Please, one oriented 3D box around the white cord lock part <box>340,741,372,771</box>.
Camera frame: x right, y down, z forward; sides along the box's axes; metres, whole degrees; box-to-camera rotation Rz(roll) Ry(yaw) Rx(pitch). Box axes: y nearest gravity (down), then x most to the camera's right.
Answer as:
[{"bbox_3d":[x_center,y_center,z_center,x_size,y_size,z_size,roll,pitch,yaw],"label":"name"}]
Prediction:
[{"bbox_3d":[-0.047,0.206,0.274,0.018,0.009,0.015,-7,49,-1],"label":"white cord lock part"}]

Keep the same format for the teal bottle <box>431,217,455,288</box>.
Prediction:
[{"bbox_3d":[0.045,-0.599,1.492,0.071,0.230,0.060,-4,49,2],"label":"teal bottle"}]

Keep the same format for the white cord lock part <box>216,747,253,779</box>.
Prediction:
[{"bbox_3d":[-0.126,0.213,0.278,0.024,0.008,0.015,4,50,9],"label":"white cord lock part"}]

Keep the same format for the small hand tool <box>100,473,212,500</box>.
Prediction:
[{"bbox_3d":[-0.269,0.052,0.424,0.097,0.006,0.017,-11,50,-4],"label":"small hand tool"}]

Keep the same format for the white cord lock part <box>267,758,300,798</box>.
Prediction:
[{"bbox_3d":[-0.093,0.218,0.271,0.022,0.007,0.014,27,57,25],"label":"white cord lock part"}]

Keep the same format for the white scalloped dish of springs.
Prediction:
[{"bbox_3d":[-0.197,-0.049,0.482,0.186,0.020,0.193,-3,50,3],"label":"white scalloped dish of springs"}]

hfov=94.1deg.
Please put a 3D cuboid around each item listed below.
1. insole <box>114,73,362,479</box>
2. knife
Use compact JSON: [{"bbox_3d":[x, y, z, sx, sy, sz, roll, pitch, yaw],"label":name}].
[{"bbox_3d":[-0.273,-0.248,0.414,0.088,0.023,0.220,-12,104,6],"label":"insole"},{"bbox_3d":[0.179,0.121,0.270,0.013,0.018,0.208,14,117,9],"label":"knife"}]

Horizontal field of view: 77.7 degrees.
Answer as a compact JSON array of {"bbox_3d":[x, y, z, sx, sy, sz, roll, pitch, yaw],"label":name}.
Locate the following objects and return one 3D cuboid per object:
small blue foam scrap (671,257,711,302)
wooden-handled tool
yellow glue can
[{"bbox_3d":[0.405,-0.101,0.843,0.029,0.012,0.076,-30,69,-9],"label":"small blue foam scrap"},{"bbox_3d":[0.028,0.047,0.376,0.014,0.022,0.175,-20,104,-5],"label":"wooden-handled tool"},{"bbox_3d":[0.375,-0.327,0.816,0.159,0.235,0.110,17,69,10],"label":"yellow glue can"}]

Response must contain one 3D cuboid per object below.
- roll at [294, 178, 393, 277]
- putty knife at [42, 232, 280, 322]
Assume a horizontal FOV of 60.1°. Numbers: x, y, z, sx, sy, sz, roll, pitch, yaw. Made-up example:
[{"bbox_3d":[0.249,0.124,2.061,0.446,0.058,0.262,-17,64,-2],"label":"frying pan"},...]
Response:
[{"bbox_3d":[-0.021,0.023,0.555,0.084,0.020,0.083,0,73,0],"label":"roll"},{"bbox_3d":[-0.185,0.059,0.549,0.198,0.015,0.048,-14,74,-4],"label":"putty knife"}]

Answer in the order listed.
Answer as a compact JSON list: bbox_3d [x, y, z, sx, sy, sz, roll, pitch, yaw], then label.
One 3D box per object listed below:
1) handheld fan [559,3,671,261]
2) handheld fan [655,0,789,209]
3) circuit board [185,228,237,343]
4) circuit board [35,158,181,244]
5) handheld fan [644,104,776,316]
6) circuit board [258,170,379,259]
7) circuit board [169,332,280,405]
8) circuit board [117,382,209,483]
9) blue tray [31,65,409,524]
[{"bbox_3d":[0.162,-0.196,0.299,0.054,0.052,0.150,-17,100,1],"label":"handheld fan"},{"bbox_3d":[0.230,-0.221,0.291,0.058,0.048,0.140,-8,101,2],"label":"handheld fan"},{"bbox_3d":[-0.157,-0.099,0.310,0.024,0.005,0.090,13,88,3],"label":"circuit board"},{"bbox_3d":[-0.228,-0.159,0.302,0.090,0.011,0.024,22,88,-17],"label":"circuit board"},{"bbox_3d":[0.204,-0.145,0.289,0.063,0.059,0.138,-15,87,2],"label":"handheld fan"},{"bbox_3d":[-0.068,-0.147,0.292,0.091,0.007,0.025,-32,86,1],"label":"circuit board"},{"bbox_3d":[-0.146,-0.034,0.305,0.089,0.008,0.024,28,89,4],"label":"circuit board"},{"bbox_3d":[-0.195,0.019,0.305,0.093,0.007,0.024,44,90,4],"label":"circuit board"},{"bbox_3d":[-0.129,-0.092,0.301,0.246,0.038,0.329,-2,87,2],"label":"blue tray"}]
====================
Return, word for word, the lines of the data above from the line with "Response must contain" through the line with "One 3D box per", inclusive.

## Response to the task
Response must contain one 3D cuboid per object below.
- roll at [294, 178, 393, 277]
- putty knife at [42, 232, 280, 322]
Assume a horizontal FOV of 60.1°. Numbers: x, y, z, sx, sy, sz, roll, pitch, yaw. Made-up example:
[{"bbox_3d":[0.249,0.124,2.061,0.446,0.058,0.262,-17,64,-2],"label":"frying pan"},...]
Response:
[{"bbox_3d":[-0.021,0.023,0.555,0.084,0.020,0.083,0,73,0],"label":"roll"},{"bbox_3d":[-0.185,0.059,0.549,0.198,0.015,0.048,-14,74,-4],"label":"putty knife"}]

Answer in the order listed.
Answer as a compact JSON list: bbox_3d [x, y, z, sx, sy, sz, roll, pitch, yaw], then label.
One 3D box per object listed below:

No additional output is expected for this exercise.